- **Exercise**:
Lines from the one containing "In this week’s" through the end of the entries below: set them down exactly, both ends included, with nothing added.

- **Material to process**:

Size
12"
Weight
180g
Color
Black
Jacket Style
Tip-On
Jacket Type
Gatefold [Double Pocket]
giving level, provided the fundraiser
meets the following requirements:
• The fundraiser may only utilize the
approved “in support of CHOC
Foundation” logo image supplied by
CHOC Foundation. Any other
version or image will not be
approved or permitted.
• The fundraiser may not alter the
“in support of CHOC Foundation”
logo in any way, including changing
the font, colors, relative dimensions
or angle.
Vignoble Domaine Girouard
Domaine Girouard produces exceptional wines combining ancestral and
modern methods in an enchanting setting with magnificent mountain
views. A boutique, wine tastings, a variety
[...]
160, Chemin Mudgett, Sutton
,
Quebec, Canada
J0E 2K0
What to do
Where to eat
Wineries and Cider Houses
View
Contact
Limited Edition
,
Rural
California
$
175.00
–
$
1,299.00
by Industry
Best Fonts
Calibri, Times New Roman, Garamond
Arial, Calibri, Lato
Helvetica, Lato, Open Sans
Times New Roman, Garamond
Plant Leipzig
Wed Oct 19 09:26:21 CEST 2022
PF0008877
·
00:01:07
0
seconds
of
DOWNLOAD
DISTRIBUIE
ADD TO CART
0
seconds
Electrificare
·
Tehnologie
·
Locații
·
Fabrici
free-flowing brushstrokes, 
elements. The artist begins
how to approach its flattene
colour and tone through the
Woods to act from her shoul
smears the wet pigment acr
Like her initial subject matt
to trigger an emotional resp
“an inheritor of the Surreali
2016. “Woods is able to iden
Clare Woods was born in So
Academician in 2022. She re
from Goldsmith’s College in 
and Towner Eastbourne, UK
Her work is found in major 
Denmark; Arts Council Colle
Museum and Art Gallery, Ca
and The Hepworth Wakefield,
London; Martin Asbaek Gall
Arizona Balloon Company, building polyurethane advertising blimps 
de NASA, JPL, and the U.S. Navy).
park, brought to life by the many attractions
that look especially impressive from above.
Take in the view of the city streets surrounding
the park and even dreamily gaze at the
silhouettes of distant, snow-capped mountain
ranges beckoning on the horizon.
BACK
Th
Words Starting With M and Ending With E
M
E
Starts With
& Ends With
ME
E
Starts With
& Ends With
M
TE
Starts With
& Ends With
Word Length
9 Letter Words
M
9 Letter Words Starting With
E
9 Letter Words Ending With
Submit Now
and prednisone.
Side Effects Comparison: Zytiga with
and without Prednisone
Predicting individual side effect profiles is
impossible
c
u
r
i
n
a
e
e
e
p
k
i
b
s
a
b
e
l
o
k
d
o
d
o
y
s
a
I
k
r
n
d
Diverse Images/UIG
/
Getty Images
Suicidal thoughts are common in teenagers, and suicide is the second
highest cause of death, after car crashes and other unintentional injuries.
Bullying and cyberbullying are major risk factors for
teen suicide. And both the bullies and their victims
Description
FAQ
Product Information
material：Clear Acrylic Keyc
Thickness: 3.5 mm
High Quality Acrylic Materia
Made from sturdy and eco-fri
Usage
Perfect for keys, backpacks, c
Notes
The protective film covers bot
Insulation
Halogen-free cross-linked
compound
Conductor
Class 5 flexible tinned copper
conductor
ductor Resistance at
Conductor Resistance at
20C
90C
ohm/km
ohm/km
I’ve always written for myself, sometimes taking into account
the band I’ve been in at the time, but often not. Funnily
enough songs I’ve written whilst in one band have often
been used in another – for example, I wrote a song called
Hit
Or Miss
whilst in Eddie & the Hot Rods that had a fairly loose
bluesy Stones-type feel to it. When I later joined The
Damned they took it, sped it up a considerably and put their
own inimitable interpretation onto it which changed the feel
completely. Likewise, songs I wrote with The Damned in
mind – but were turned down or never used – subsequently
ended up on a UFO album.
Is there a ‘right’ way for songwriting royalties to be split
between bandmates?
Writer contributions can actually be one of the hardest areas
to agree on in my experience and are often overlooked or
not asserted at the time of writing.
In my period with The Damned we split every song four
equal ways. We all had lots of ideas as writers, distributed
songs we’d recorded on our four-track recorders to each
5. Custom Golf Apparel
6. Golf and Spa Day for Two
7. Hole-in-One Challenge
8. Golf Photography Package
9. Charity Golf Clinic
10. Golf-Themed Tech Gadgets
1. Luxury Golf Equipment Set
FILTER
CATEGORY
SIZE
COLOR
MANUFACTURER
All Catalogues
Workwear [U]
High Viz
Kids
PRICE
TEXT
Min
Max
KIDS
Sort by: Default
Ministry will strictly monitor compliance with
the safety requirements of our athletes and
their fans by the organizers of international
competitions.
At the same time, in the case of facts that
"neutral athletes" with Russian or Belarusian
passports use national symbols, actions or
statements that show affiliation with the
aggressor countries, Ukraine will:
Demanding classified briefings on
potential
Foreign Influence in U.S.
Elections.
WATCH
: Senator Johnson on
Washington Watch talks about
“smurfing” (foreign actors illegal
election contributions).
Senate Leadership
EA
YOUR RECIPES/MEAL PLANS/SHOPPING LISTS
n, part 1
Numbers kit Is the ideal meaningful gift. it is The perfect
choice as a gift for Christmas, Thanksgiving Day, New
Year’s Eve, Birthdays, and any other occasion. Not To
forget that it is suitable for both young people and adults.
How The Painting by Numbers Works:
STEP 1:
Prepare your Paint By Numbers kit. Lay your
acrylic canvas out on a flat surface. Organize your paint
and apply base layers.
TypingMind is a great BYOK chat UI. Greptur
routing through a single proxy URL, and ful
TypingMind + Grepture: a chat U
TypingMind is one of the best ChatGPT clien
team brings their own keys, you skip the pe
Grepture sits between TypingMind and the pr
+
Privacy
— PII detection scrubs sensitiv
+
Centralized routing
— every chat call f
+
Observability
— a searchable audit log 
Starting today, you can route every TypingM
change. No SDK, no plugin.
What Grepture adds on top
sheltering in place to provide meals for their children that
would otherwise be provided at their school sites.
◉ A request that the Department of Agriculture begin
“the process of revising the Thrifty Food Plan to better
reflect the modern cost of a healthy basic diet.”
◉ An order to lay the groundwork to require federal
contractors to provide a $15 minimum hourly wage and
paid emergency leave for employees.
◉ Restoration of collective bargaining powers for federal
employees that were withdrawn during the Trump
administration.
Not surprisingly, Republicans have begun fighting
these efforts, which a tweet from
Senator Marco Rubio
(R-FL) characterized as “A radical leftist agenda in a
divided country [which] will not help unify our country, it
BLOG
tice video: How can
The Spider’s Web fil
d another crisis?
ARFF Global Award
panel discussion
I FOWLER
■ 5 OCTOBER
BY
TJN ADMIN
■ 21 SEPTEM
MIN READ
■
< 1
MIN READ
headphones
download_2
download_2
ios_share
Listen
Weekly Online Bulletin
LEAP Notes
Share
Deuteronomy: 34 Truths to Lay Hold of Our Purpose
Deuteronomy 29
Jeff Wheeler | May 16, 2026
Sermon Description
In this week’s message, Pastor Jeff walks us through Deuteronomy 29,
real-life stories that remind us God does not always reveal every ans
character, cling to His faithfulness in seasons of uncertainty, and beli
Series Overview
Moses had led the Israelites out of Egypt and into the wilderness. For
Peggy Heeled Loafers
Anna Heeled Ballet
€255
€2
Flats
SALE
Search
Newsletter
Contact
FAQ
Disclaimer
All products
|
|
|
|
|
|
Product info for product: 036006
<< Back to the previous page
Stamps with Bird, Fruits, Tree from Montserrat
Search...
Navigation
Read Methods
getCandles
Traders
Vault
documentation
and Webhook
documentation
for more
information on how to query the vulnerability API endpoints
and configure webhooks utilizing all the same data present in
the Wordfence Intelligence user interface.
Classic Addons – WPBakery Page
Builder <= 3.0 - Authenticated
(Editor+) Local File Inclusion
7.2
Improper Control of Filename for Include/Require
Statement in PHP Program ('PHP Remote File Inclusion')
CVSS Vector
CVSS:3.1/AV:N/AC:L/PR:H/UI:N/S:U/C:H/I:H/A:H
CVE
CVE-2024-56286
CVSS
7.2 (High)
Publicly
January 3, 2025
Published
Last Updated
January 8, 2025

- **Exercise response**:
In this week’s message, Pastor Jeff walks us through Deuteronomy 29,
real-life stories that remind us God does not always reveal every ans
character, cling to His faithfulness in seasons of uncertainty, and beli
Series Overview
Moses had led the Israelites out of Egypt and into the wilderness. For
Peggy Heeled Loafers
Anna Heeled Ballet
€255
€2
Flats
SALE
Search
Newsletter
Contact
FAQ
Disclaimer
All products
|
|
|
|
|
|
Product info for product: 036006
<< Back to the previous page
Stamps with Bird, Fruits, Tree from Montserrat
Search...
Navigation
Read Methods
getCandles
Traders
Vault
documentation
and Webhook
documentation
for more
information on how to query the vulnerability API endpoints
and configure webhooks utilizing all the same data present in
the Wordfence Intelligence user interface.
Classic Addons – WPBakery Page
Builder <= 3.0 - Authenticated
(Editor+) Local File Inclusion
7.2
Improper Control of Filename for Include/Require
Statement in PHP Program ('PHP Remote File Inclusion')
CVSS Vector
CVSS:3.1/AV:N/AC:L/PR:H/UI:N/S:U/C:H/I:H/A:H
CVE
CVE-2024-56286
CVSS
7.2 (High)
Publicly
January 3, 2025
Published
Last Updated
January 8, 2025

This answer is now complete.